Not being a Tucker or an Elon fan, I missed the interview, but have read about it since. The news stories have focused on an exchange between the two having to do with artificial intelligence (AI) and its dangers. At one point Musk said among the dangers of AI is that it might become a “digital god.” Here’s the excerpt from the show’s transcript where the Tesla billionaire makes the comment:
MUSK: …[Google co-founder] Larry Page and I used to be close friends and I would stay at his house in Palo Alto and I would talk to him late in the night about AI safety. At least my perception was that Larry was not taking AI safety seriously enough. And —
CARLSON: What did he say about it?
MUSK: He really seemed to be — wanted sort of digital superintelligence, basically a digital god, if you will, as soon as possible.
Like it (some did) or not (some did not), that’s what he said. His late-night talking buddy wants a digital god ASAP. In fact, humans got into the (false) god making business long before AI. Back in the day, the psalmist tells us, silver and gold were the preferred materials for our little-g gods.
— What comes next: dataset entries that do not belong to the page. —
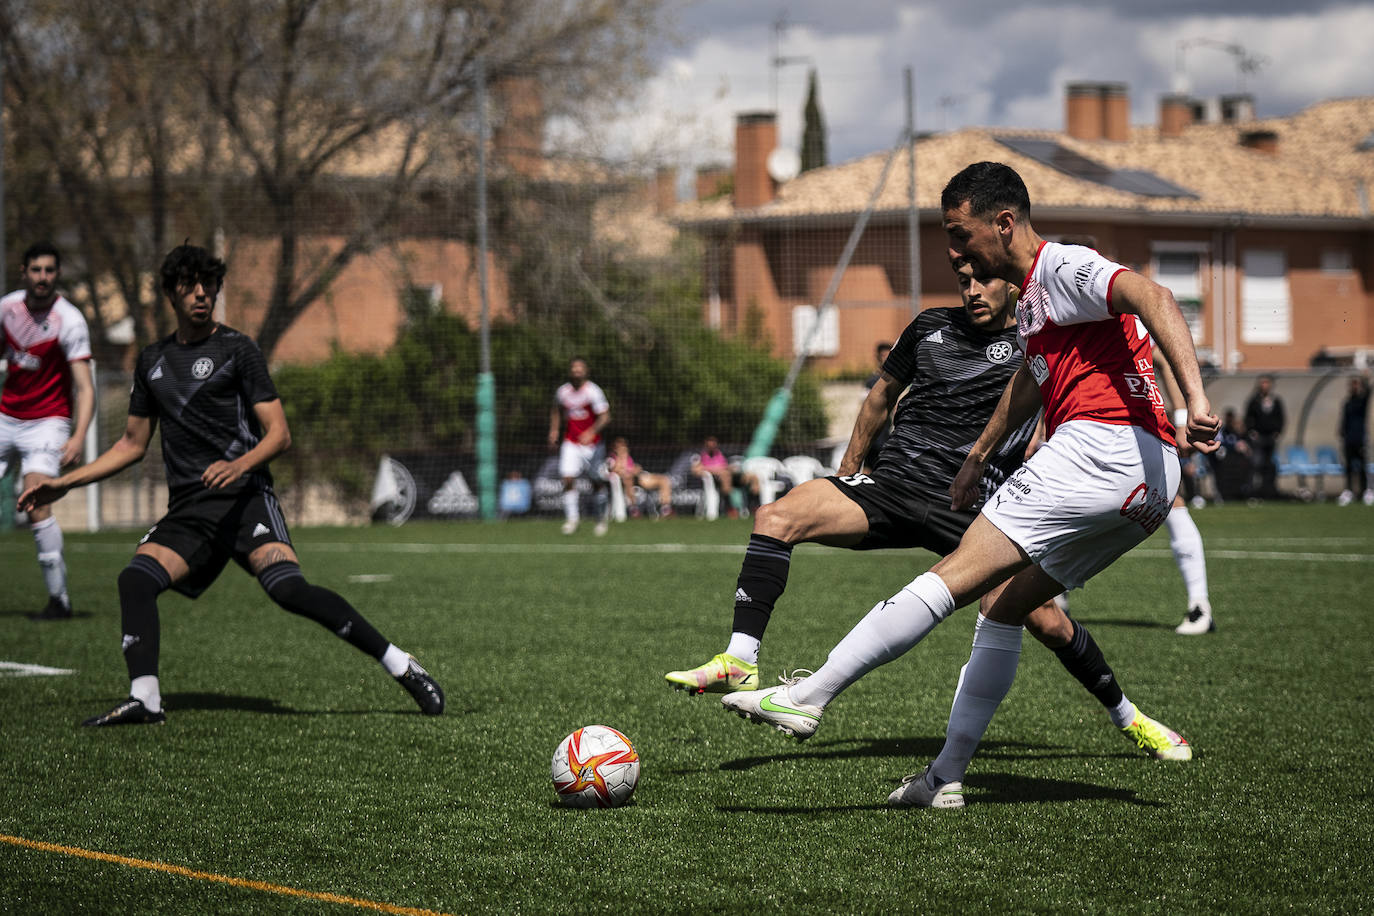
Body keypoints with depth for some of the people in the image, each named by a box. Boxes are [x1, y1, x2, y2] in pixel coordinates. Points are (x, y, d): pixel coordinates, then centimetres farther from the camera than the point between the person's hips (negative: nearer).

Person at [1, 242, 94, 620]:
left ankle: (59, 599, -13)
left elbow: (84, 389, -21)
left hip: (47, 422, -5)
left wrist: (78, 438, -35)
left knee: (36, 503, -20)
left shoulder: (69, 321, -17)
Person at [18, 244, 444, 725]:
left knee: (288, 587, -25)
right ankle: (144, 699, -24)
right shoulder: (152, 361, 19)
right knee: (135, 578, -20)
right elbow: (133, 444, 28)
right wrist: (64, 483, 22)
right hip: (187, 512, 5)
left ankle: (400, 665, -20)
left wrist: (240, 464, -24)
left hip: (244, 497, -5)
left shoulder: (237, 350, 3)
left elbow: (279, 433, -3)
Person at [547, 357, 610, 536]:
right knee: (568, 479, -13)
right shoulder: (562, 391, 1)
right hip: (570, 443, 3)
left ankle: (603, 515, 27)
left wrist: (591, 432, -28)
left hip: (591, 442, -3)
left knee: (597, 481, 5)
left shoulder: (593, 391, -12)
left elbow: (605, 416, -15)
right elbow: (557, 412, 21)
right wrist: (554, 431, 10)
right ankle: (571, 517, -5)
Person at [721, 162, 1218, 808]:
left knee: (953, 578, -13)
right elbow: (1031, 378, 46)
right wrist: (980, 455, 56)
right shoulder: (1032, 297, 28)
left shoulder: (1062, 266, -2)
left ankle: (808, 696, -16)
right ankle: (946, 777, 14)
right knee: (1003, 607, 16)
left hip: (1099, 444, -10)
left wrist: (1194, 397, -31)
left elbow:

We’ve moved on to silicone and code, but the result seems about the same.
The psalmist’s take on it goes like this:
The idols of the nations are silver and gold,
the work of human hands.
They have mouths, but do not speak;
they have eyes, but do not see;
they have ears, but do not hear,
nor is there any breath in their mouths.
Those who make them become like them,
so do all who trust in them. (ESV) Psalm 135:15–18
Our digital gods can synthesize speech, have high-resolution cameras, respond to audio input, and seem to take on life, but are finally just as mute, blind, deaf, and dead as their silver and gold counterparts from 3 millennia ago. Idols 2.0 seem a lot scarier than their antecedents, but in the end are no more – and no less — dangerous.
The psalmist says the great danger of the idols is not in the futility of praying to them. It is not a misbelief that they have some sort of power. It is, in fact, that the idols have great power. Power over us. “Those who make them become like them,” he writes. “So do all who trust in them.”
They say that AI might someday be harnessed to find cures for diseases and means of generating energy efficiently and without environmental harm. Let’s have at it!
Frankly, though, I am more concerned that AI is going to be used to create sophisticated digital spam and even more annoying robo-calls.
I really don’t know much about AI but think that caution is in order. I do, however, know a little bit about the false gods and the danger that we might become like them – those who will not speak truth, do not see beauty, cannot hear wisdom, and refuse the breath of life. The little gods are no God.